Update on Bug Report: Persistent Off-Topic Hallucination Across Gemini Models & API Keys

Model(s): gemini-2.5-pro-exp-03-25, gemini-2.5-pro-preview-03-25, gemini-1.5-pro-latest (via Vertex AI API)

Follow-up to Previous Report: [Link to or brief summary of the previous report about gemini-2.5-pro-exp-03-25 generating database content (Topic B) for sensor/ML input (Topic A)]

New Findings:

  1. Issue Persists Across Models: The same off-topic hallucination (generating analysis for Topic B - database internals/costs - when given input for Topic A - sensors/ML) was observed not only with gemini-2.5-pro-exp-03-25 but also consistently with gemini-2.5-pro-preview-03-25 . Furthermore, testing with gemini-1.5-pro-latest also resulted in an off-topic analysis related to database concepts when given the same Topic A input, although the specific hallucinated details differed slightly from the 2.5 Pro variants.

  2. Issue Persists Across API Keys: To rule out key-specific state corruption, a brand new API key was generated and used for testing. The off-topic hallucination (generating Topic B output for Topic A input) still occurred with gemini-2.5-pro-preview-03-25 using the new key.

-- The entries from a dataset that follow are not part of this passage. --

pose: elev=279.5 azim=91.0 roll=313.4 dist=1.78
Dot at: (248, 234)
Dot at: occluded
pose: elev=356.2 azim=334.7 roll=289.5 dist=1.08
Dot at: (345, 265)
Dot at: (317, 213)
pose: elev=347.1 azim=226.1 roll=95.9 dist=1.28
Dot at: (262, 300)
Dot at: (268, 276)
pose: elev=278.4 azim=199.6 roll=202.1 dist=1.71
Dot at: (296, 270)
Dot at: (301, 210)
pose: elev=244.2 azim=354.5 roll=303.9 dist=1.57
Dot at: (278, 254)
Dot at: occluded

  3. Input & Other Models Confirmed Correct: As previously verified, the input prompt (containing Topic A text and relevant context) is correctly formatted, and non-Google models (e.g., GPT-4 variants) process the exact same input correctly, generating on-topic results for Topic A.

Conclusion:
The evidence strongly suggests the root cause is not isolated to a single experimental model version or a specific API key. The issue appears to be more systemic, consistently affecting multiple models within the Gemini family (1.5-pro, 2.5-pro-preview, 2.5-pro-exp) specifically when processing this particular input (“Topic A”) within the context of our Google Cloud project. This points towards a potential issue in Google’s backend request handling, state management, or a model-family-wide sensitivity triggered by this specific input data under our account.

Impact:
This makes the affected Gemini models currently unreliable for processing this type of input within our project. We are avoiding their use pending investigation/resolution.

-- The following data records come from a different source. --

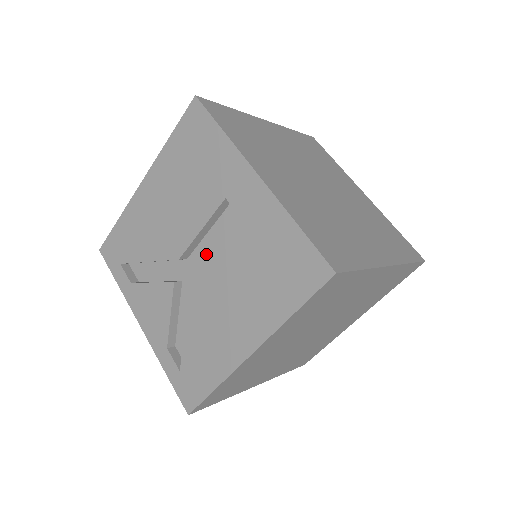
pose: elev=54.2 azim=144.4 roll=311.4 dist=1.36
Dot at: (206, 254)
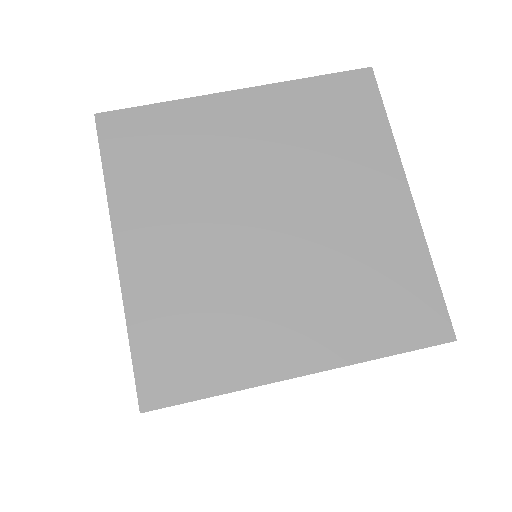
Dot at: occluded
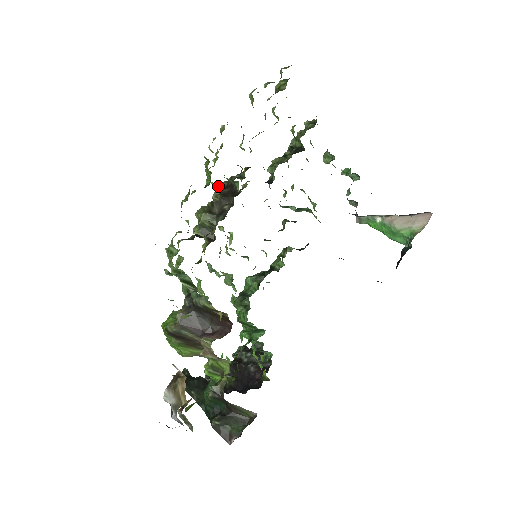
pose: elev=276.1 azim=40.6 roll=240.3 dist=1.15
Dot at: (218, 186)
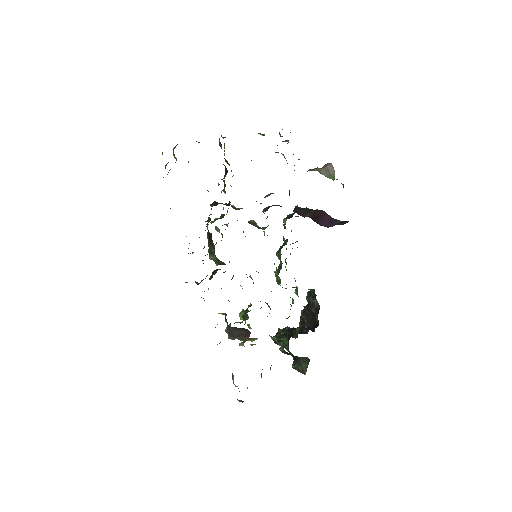
Dot at: occluded
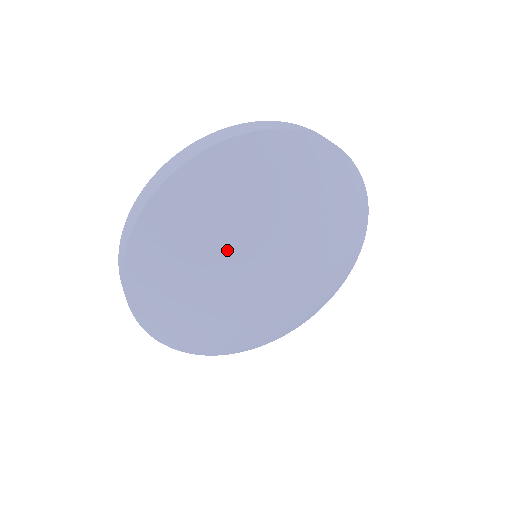
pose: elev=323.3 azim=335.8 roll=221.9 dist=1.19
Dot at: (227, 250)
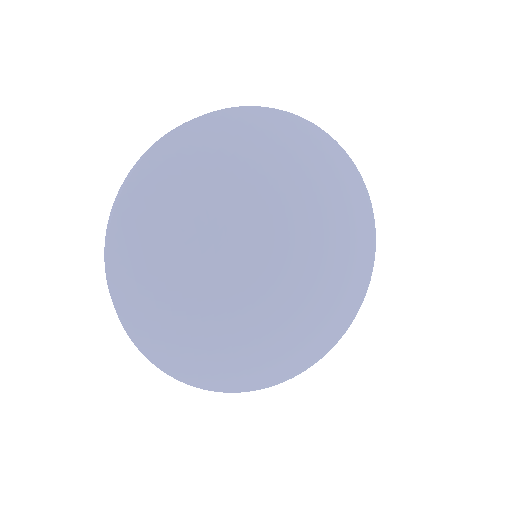
Dot at: (209, 277)
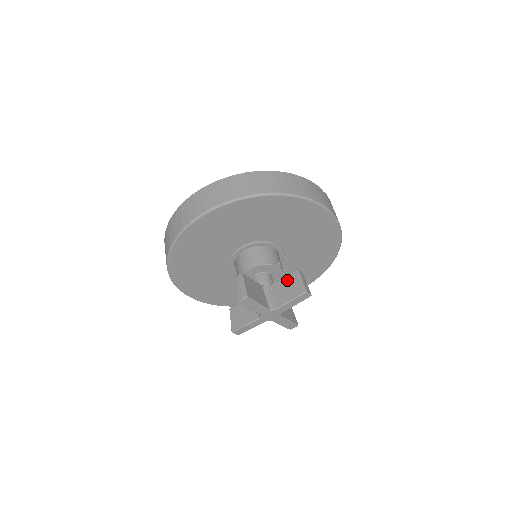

We hope this detailed information, particularly the persistence across models and API keys, is helpful for the Google AI team in diagnosing this unusual behavior.

1 Like

Hi @shapip , Welcome to the forum.

Based on the issue described above, I guess the problem is with the retriever. It seems to be providing the wrong context (Topic B) to the model instead of (Topic A). Could you tell us which embeddings model you are using to store data in the vector database?

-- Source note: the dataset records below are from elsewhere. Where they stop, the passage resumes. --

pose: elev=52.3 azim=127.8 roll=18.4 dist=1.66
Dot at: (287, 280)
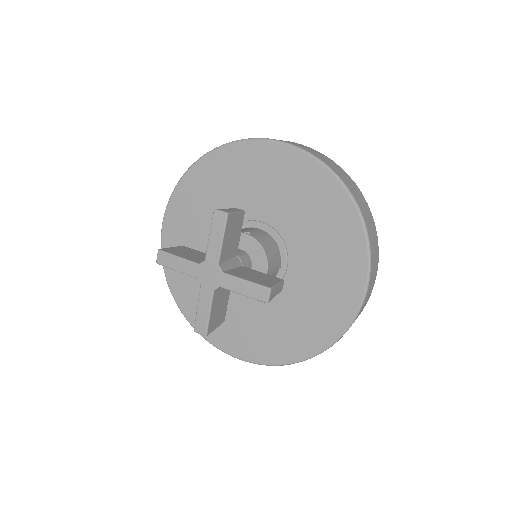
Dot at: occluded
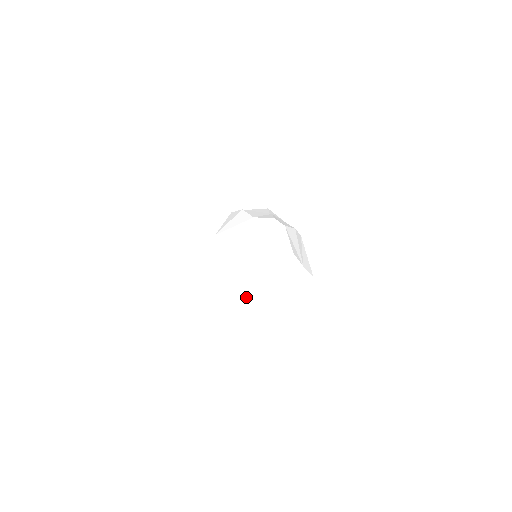
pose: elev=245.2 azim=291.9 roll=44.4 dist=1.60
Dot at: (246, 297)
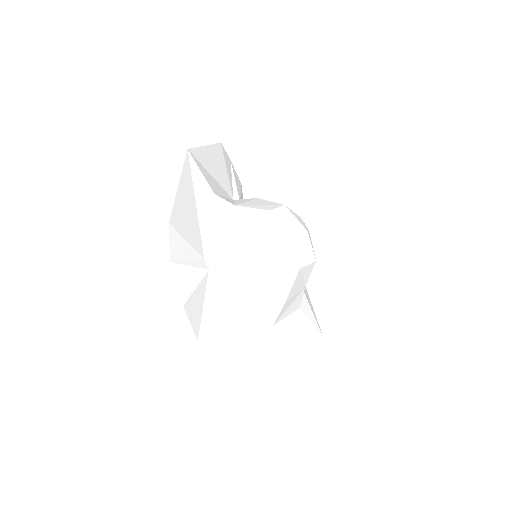
Dot at: (250, 293)
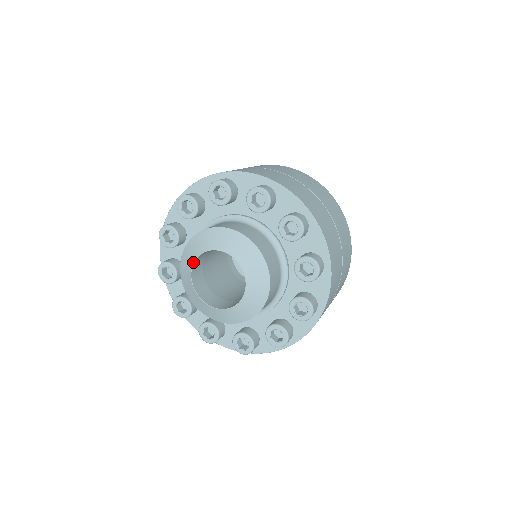
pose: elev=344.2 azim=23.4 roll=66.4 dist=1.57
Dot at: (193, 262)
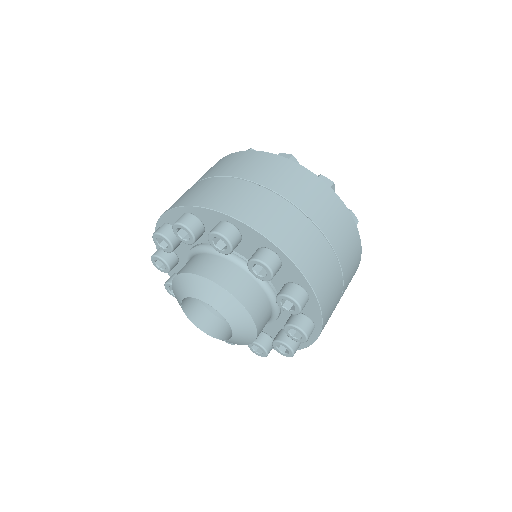
Dot at: (184, 297)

Thanks for responding. I’m using Open AI text_embedding-3-large, but i traced the input and output into the model itself using the langsmith debugging tools and confirmed it was not the context pulled from the vector database that was incorrect. Happy to provide the debugging if you want it, though it’s probably too long to paste here. If you want me to email it to you please let me know where to send it. My suspicion is that its may be a backend expansion of the api to work with agentic features that hasn’t been activated yet but that somehow my application is causing it to partially activate (a bug) though i’m speculating.

As i mentioned above, it’s only happening with the Gemini models, I repeatedly tried other models and there’s no hallucinations.